SKA: it’s a compromise

May 25, 2012 • Mobile and Telecoms, Top Stories

Months of speculation is over.  The Square Kilometre Array (SKA) radio telescope is to reside in both South Africa and Australia.

South Africa's Minister of Science and Technology, Mrs. Naledi Pandor. (Image: File)

SA, with backing from eight partners across the continent, was chosen the preferred site for the construction of two-thirds of the SKA.

The decision followed the outcome of a meeting of the members of the SKA Organisation at Schiphol Airport in the Netherlands and was announced this afternoon at a press briefing held simultaneously in Pretoria and Cape Town.

It has been a much anticipated announcement and follows an intensive adjudication process by the SKA Board, involving recommendations by the SKA Site Advisory Committee (SSAC) who were tasked with evaluating the merits of site proposals from South Africa and Australia.

Although the SSAC identified, by consensus, Africa as the preferred site, in order to be inclusive, the SKA Organisation agreed to consider constructing one of the three SKA receiver components in Australia.
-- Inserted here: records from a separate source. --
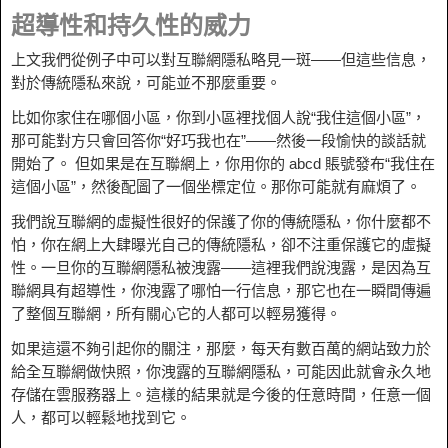
超導性和持久性的威力
上文我們從例子中可以對互聯網隱私略見一斑——但這些信息，
對於傳統隱私來說，可能並不那麼重要。
比如你家住在哪個小區，你到小區裡找個人說“我住這個小區”，
那可能對方只會回答你“好巧我也在”——然後一段愉快的談話就
開始了。 但如果是在互聯網上，你用你的 abcd 賬號發布“我住在
這個小區”，然後配圖了一個坐標定位。那你可能就有麻煩了。
我們說互聯網的虛擬性很好的保護了你的傳統隱私，你什麼都不
怕，你在網上大肆曝光自己的傳統隱私，卻不注重保護它的虛擬
性。一旦你的互聯網隱私被洩露——這裡我們說洩露，是因為互
聯網具有超導性，你洩露了哪怕一行信息，那它也在一瞬間傳遍
了整個互聯網，所有關心它的人都可以輕易獲得。
如果這還不夠引起你的關注，那麼，每天有數百萬的網站致力於
給全互聯網做快照，你洩露的互聯網隱私，可能因此就會永久地
存儲在雲服務器上。這樣的結果就是今後的任意時間，任意一個
人，都可以輕鬆地找到它。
Two will be constructed in Africa.

The MeerKAT will supplement the sensitive SKA Phase 1 dish array, providing the majority of the collection area of what will be the most sensitive radio telescope in the world. It was confirmed that the eight African states would also gain receivers.

The SKA is about 50 – 100 times more sensitive than any other radio telescope on Earth. According to online information about the project the construction of the SKA is expected to cost about 1.5 billion Euro and a significant portion of capital, operations and maintenance costs would be spent on the host country.

South Africa proposed the Karoo as its core site.

In March it was reported that a final decision would be made on April 04, but this was delayed as Committee members considered proposals.

Outside of the official of discussion and activity within the SKA Board and SSAC, local and international media ran reports of debates emerging and speculation over the strength of bids.

At the time South Africa’s Minister of Science and Technology, Mrs Naledi Pandor, refused to engage in a debate with the Australian Minister and reiterated that South Africa and its SKA partner countries have a site which is able to demonstrate its scientific, technical and cost superiority.

“We were not surprised at the outcome of the SSAC deliberations as reported in the Australian press, as we have always been confident of the scientific and technical strength of our bid. Nonetheless, we recognise the importance of inclusivity and the imperative of ensuring all members of the SKA Organisation are part of discussions and consultations on how to ensure that all parties contribute to and derive benefit from the ultimate success of the global SKA project.

That, however, should not be interpreted in such a way as to diminish the importance of the reported recommendation made as a result of an extremely exhaustive site evaluation process (involving in our case the submission of about 25 000 pages of documentation) by an independent committee of some of the world’s leading scientists and science administrators. Africa is ready to host the SKA and wants to do so. We are entirely committed to the success of the SKA and believe that it is best achieved in Africa,” said the Minister.

In today’s media briefing the Minister said “she was thrilled” and described the decision by the SKA Organisation as “a triumph for Africa and new era of science and technology on the continent.”